Greatest hits album by Falco
- Released: 2 January 2007 (Austria) 8 January 2007 (non-German-speaking European countries) 2 August 2007 (non-European countries)
- Recorded: 1981–2006
- Genre: Pop-rock; pop rap;
- Label: Sony BMG

Falco chronology
| Verdammt wir leben noch (1999) | Hoch wie nie (2007) | Einzelhaft (25th Anniversary Edition) (2007) |

= Hoch wie nie =

2007 greatest hits album by Falco

Hoch wie nie (loosely translated, Higher Than Ever Before) is a posthumously-published greatest hits album by Austrian musician Falco, who died in 1998. The Longplayer was published on Falco's 50th birthday. It was released in two versions. The limited edition additionally contains the song "Urban Tropical" (original flipside of the "Rock Me Amadeus" single from 1985), which was only available on vinyl before. There is also a DVD with the same name, which is a documentary about Falco's life and career. In the non-European countries the album was released on 2 August 2007.

Professional ratings
Review scores
| Source | Rating |
| AllMusic |  |

==Track listing==

===CD 1===
1. "Der Kommissar"

-- DATA PROVIDED --
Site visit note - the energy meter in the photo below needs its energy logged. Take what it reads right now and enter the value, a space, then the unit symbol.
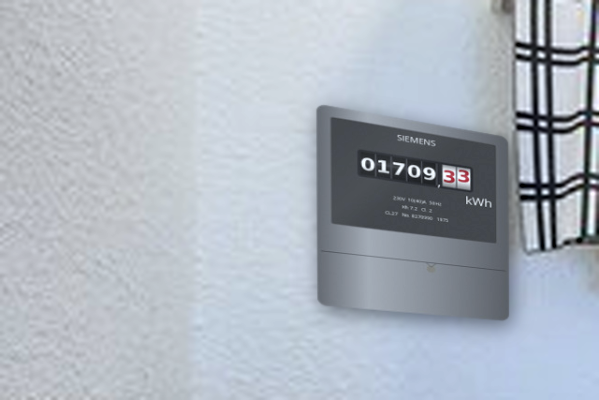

-- WORK REQUIRED --
Could you continue the article on Falco's album Hoch wie nie from the point where it stops?

-- RESPONSE TO THE EXERCISE --
2. "Vienna Calling" (Wait for the Extended Mix)
3. "Jeanny"
4. "Emotional" (album version)
5. "The Sound of Musik" (album version)
6. "Junge Roemer" (album version)
7. "Wiener Blut"
8. "Hoch wie nie"
9. "Munich Girls"
10. "Nachtflug"
11. "No Answer (Hallo Deutschland)"
12. "Nur mit dir"
13. "Helden von Heute"
14. "Kann es Liebe sein" (album version)
15. "Ihre Tochter"
16. "Auf der Flucht"
17. "Ganz Wien"

===CD 2===
1. "Rock Me Amadeus" (European Gold mix)
2. "Maschine brennt" (album version)
3. "America"
4. "Out of the Dark"
5. "Egoist" (album version)
6. "Brillantin' Brutal'"
7. "Data de Groove" (album version)
8. "Verdammt wir leben noch" (album version)
9. "Naked" (original version)
10. "Mutter, der Mann mit dem Koks ist da"
11. "Titanic"
12. "Europa" (album version)
13. "Coming Home (Jeanny Part 2, Ein Jahr danach)"
14. "It's All Over Now, Baby Blue" (Rough Mix)
15. "Tribute to Falco – by the Bolland Project" (Radio Mix)
16. "Männer des Westens" (T. Börger Version 2007)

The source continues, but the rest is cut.